Interview with Michael Apted, Director of Amazing Grace

Cinematical recently spoke with director Michael Apted, who began his involvement with the series as a young researcher on 7 Up and now keeps the project alive. Although he’s too mannered and too British to admit it, Apted seems to have internalized what many critics have already noted: that 7 Up may be the most important documentary project of all time.

So now that you’re off the hook for another seven years, what’s on your plate for the near future? What do you have coming up?

Michael Apted: I’ve got a movie coming out in February about the anti-slave trade movement. That’s a feature film called Amazing Grace. I just delivered the official DVD of the World Cup. I’ve got another documentary about football that’s nearly done. I’ve just done a TV episode of my wife’s show, What about Brian? Also, I’ve just finished the sequel to Married in America. I don’t know when that’s coming out — I think in February of this coming year.

Very few directors walk that line between documentary films and major studio features like you do. Do you see yourself as more of one than the other?

Michael Apted: I like to spread it evenly, but I would say that I think I have the spirit of a documentarian.

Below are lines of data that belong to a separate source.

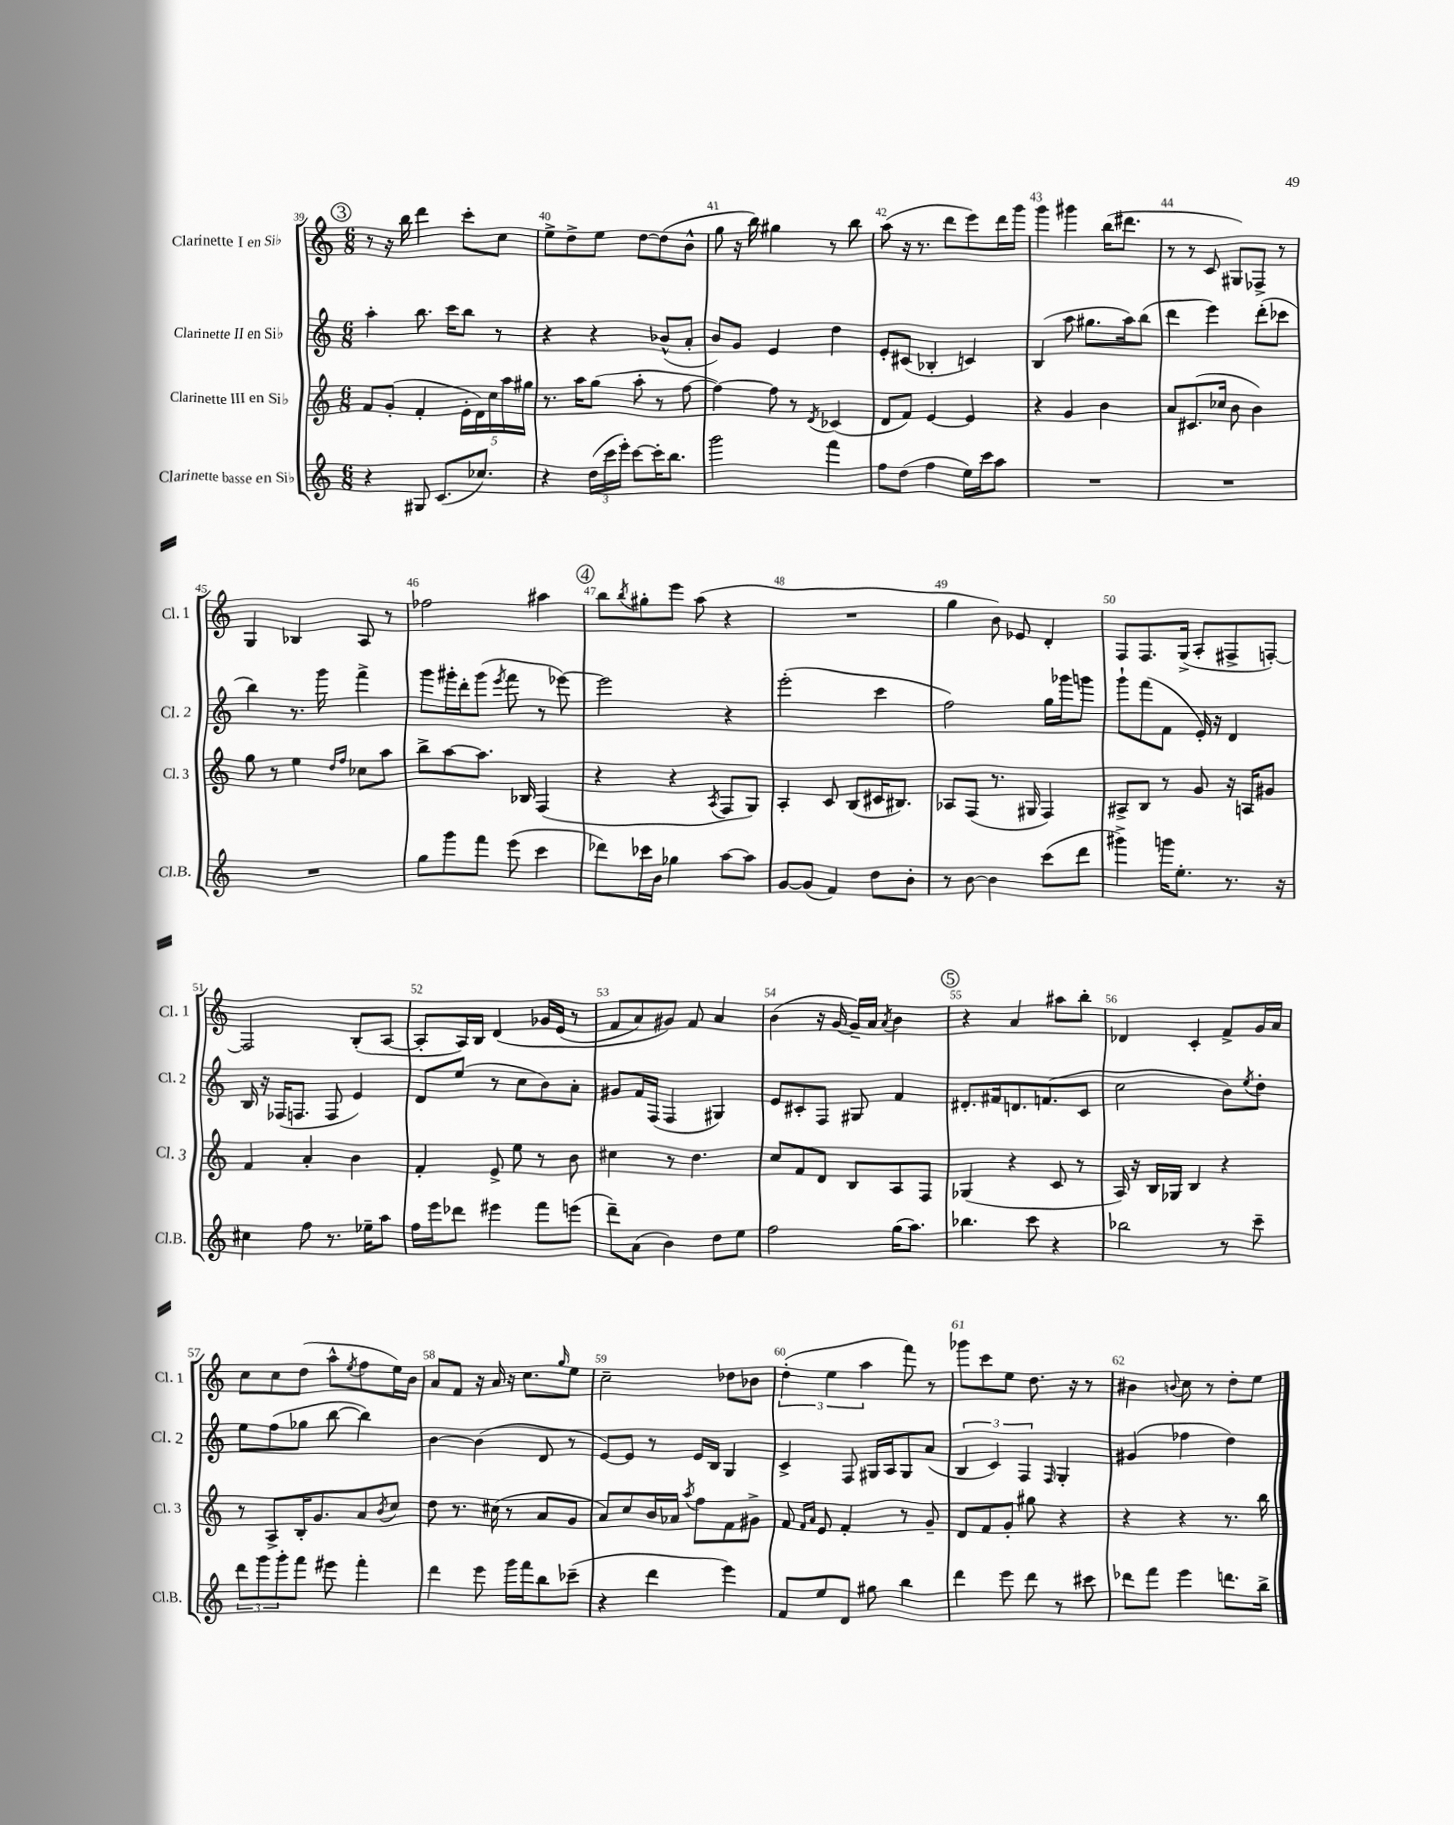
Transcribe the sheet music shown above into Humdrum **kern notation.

**kern	**kern	**kern	**kern
*part4	*part3	*part2	*part1
*staff4	*staff3	*staff2	*staff1
*I"Clarinette basse en Si♭	*I"Clarinette III en Si♭	*I"Clarinette II en Si♭	*I"Clarinette I en Si♭
*I'Cl.B.	*I'Cl. 3	*I'Cl. 2	*I'Cl. 1
*clefG2	*clefG2	*clefG2	*clefG2
*k[]	*k[]	*k[]	*k[]
*M6/8	*M6/8	*M6/8	*M6/8
!!LO:REH:place=s1:t=3
=39	=39	=39	=39
4r	8f/L	4aa'\	8r
.	(8g'/J	.	16r
.	.	.	16bb\
8G#X/	4f'/	8.bb\	4ddd\
(8.c/L	.	.	.
.	.	16ccc\KL	.
.	20e'\LL	8bb\J	8ccc'\L
.	20d\)	.	.
8.cc-X/J)	.	.	.
.	20cc\	.	.
.	.	8r	8cc\J
.	20aa\	.	.
.	20gg#X\JJ	.	.
=40	=40	=40	=40
4r	8.r	4r	8ee^\L
.	.	.	8dd^\
.	16aa\KL	.	.
(24dd\LL	(8gg\J	4r	8ee\J
24ccc\	.	.	.
24eee'\JJ)	.	.	.
[8ccc\L	8aa'\	.	[8dd\L
16ccc'\K]	8r	(8b-X^^/L	(8dd\]
8.bb\J	.	.	.
.	[8ff\	8a'/J	8b^^\J
=41	=41	=41	=41
2ggg\	4ff\_)	8b/L)	8gg\
.	.	8g/J	16r
.	.	.	16bb\)
.	8ff\]	4e/	4gg#X\
.	8r	.	.
.	8qd/	.	.
4fff\	(4c-X/	4dd\	8r
.	.	.	8bb\
=42	=42	=42	=42
8ff\L	8d/L	8e'/L	(8aa\
(8dd\J	8f/J)	(8c#X/J	16r
.	.	.	8.r
4ff\	[4e/	4B-X'/	.
.	.	.	8ddd\L
16ee\LL)	4e/]	4cn/)	8eee\)
16ccc\J	.	.	.
8aa\J	.	.	16ddd\L
.	.	.	16ggg\JJ
=43	=43	=43	=43
2.r	4r	(4B/	4ggg\
.	4g/	8aa\	4ggg#X\
.	.	8.gg#X\L	.
.	4b\	.	(16bb\KL
.	.	16aa\k)	8.ddd#X\J
.	.	(8bb\J	.
=44	=44	=44	=44
2.r	8a/L	4ddd\	8r
.	(8.c#X/	.	8r
.	.	4eee\)	8c/
.	16cc-X/Jk	.	.
.	8b\	.	8G#X/L)
.	4b\)	(8ddd'\L	8F-X^/J
.	.	8ccc-X\J	8r
!!LO:LB:g=z
=45	=45	=45	=45
2.r	8gg\	4bb\)	4G/
.	8r	.	.
.	4ee\	8.r	4B-X/
.	.	16ggg\	.
.	16qqdd/LL	.	.
.	16qqff/JJ	.	.
.	8cc-X\L	4fff^\	8A/
.	8aa\J	.	8r
=46	=46	=46	=46
8gg\L	8bb^\L	8ggg\L	2ff-X\
8ggg\	[8aa\	16ggg#X'\L	.
.	.	16ddd'\J	.
8fff\J	8.aa\J]	(8ggg#\J	.
.	.	8qeee/	.
(8eee\	.	8fff\	.
.	16B-X/	.	.
4ccc\	(4F/	8r	4aa#X\
.	.	[8eee-X\)	.
!!LO:REH:place=s1:t=4
=47	=47	=47	=47
8ddd-X\L)	4r	2eee-\]	8bb\L
.	.	.	8qbb/
16ccc-X\L	.	.	8gg#X'\
16b\JJ	.	.	.
4gg-X\	4r	.	8eee\J
.	.	.	(8aa\
.	8qA/	.	.
[8aa\L	8F/L	4r	4r
8aa\J]	8G/J)	.	.
=48	=48	=48	=48
[8g/L	4A'/	(2eee'\	2.r
(8g/J]	.	.	.
4f/)	8c/	.	.
.	(8B/L	.	.
8dd\L	16c#X/K	4ccc\	.
.	8.B#X/J)	.	.
8b'\J	.	.	.
=49	=49	=49	=49
8r	8A-X/L	2ff\)	4gg\
[8b\	(8F/J	.	.
4b\]	8.r	.	8b\)
.	.	.	8e-X/
.	16G#X/	.	.
(8ccc\L	4F/)	16gg\LL	4d'/
.	.	16ggg-X\J	.
8ddd\J	.	8gggn\J	.
=50	=50	=50	=50
4ggg#X^\)	8A#X^/L	8ggg`\L	8F/L
.	8B/J	(8fff\	8.F/
16gggn\KL	8r	8f\J	.
8.ee'\J	.	.	(16G^/Jk
.	8g/	16e'/)	8A'/L
.	.	16r	.
8.r	16r	4d/	8F#X^/
.	16An/KL	.	.
.	8g#X/J	.	[8Fn'/J)
16r	.	.	.
!!LO:LB:g=z
=51	=51	=51	=51
4cc#X\	4f/	16B/	2F/]
.	.	16r	.
.	.	(16F-X/KL	.
.	.	8.Fn/J	.
8ff\	4a'/	.	.
8.r	.	8F/	.
.	4b\	4e/)	(8B'/L
16ee-X~\KL	.	.	.
8aa\J	.	.	[8A/J
=52	=52	=52	=52
16ff\LL	4f'/	8d/L	8A'/L]
16eee\J	.	.	.
8ddd-X\J	.	(8ee/J	16A/L)
.	.	.	16B/JJ
4eee#X\	8e^/	8r	(4d/
.	8ee\	8cc\L	.
8fff\L	8r	8b\)	16g-X/LL
.	.	.	(16e/JJ
(8eeen\J	8b\	8a'\J	8r
=53	=53	=53	=53
8ddd~\L)	4cc#X\	8g#X/L	8f/L
(8a\J	.	16f/L	8a/)
.	.	(16F/JJ	.
4b\)	8r	4F/	8g#X/J)
.	4.dd\	.	8f/
8dd\L	.	4G#X/)	4a/
8ee\J	.	.	.
=54	=54	=54	=54
2ff\	8cc/L	8e/L	(4b\
.	8f/	8c#X'/	.
.	8d/J	8F/J	16r
.	.	.	[16g/
.	8B/L	8G#X/	16g~/LL])
.	.	.	16a/JJ
.	.	.	8qa/
(16gg\KL	8A/	4f/	4b\
8.aa\J)	.	.	.
.	8F/J	.	.
!!LO:REH:place=s1:t=5
=55	=55	=55	=55
4.bb-X\	(4G-X/	8.d#X'/L	4r
.	.	16f#X/k	.
.	4r	8.dn/	4a/
8ccc\	.	.	.
.	.	(8.fn/	.
4r	8c/	.	8aa#X\L
.	8r	8c/J	8bb'\J
=56	=56	=56	=56
2bb-X\	16A/)	2cc\	4d-X/
.	16r	.	.
.	16B/LL	.	.
.	16G-X/JJ	.	.
.	4B/	.	4c'/
8r	4r	8b\L)	8f^/L
.	.	8qee/	.
8ccc~\	.	8dd'\J	16g/L
.	.	.	16a/JJ
!!LO:LB:g=z
=57	=57	=57	=57
12ddd\L	8r	8ee\L	8cc\L
12ggg\	.	.	.
.	8A^/L	(8ff\	8cc\
12ggg'\	.	.	.
8fff\J	16B'/K	8gg-X\J	(8dd\J
.	8.g/	.	.
8eee#X\	.	[8bb\	8aa^^\L
.	.	.	8qee/
4fff'\	8a/	4bb\])	8ff\
.	8qb/	.	.
.	8cc/J	.	16ee\L)
.	.	.	16b\JJ
=58	=58	=58	=58
4ddd\	8dd\	[4b\	8a/L
.	8.r	.	8f/J
8eee\	.	(4b\]	16r
.	(16cc#X\	.	16a/
16ggg\LL	8r	.	16r
16fff\J	.	.	8.cc\L
8bb\	8a/L	8d/	.
.	.	.	16qqgg/
(8ccc-X~\J	8g/J	8r	8ee\J
=59	=59	=59	=59
4r	8a/L)	[8e/L)	2cc~\
.	8cc/	8e/J]	.
4ddd\	16b/L	8r	.
.	16a-X/JJ	.	.
.	8qaa/	.	.
.	8ff\L	16e/LL	.
.	.	16B/JJ	.
4eee\)	8f\	4G/	8dd-X\L
.	8g#X^\J	.	8b-X\J
=60	=60	=60	=60
8f/L	8f/	4c^/	(6dd'\
.	16qqf/LL	.	.
.	16qqa/JJ	.	.
8ee/	8e/	.	.
.	.	.	6ee\
8d/J	4f'/	8F/	.
.	.	.	6aa\
8gg#X\	.	16G#X/LL	.
.	.	16A/J	.
4bb\	8r	8G#/	8fff\)
.	8g~/	(8a/J	8r
=61	=61	=61	=61
4ddd\	8d/L	6B/	8ggg-X\L
.	8f/	.	8ccc\
.	.	6c/)	.
8eee\	8g'/J	.	8ee\J
.	.	6F/	.
8ddd\	8gg#X\	.	8.dd\
.	.	16qqF/	.
8r	4r	4G'/	.
.	.	.	16r
8ccc#X\	.	.	8r
=62	=62	=62	=62
8ddd-X\L	4r	(4g#X/	4b#X\
8fff\J	.	.	.
.	.	.	8qqbn/
4eee\	4r	4ff-X\	8cc\
.	.	.	8r
8.dddn\L	8.r	4dd\)	8dd'\L
.	.	.	8ee\J
16bb^\Jk	16bb\	.	.
==	==	==	==
*-	*-	*-	*-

Even when I do my movies, I tend to approach them in a documentary way. You know, the whole idea that truth is stranger than fiction, and even when I’ve done something as fantastical as a James Bond, I was interested in seeing what the reality was. Mine was about the Caspian Sea, getting gas out of the Caspian Sea, so I made them all go down there and have a look at it, and we got some pretty startling images out of it.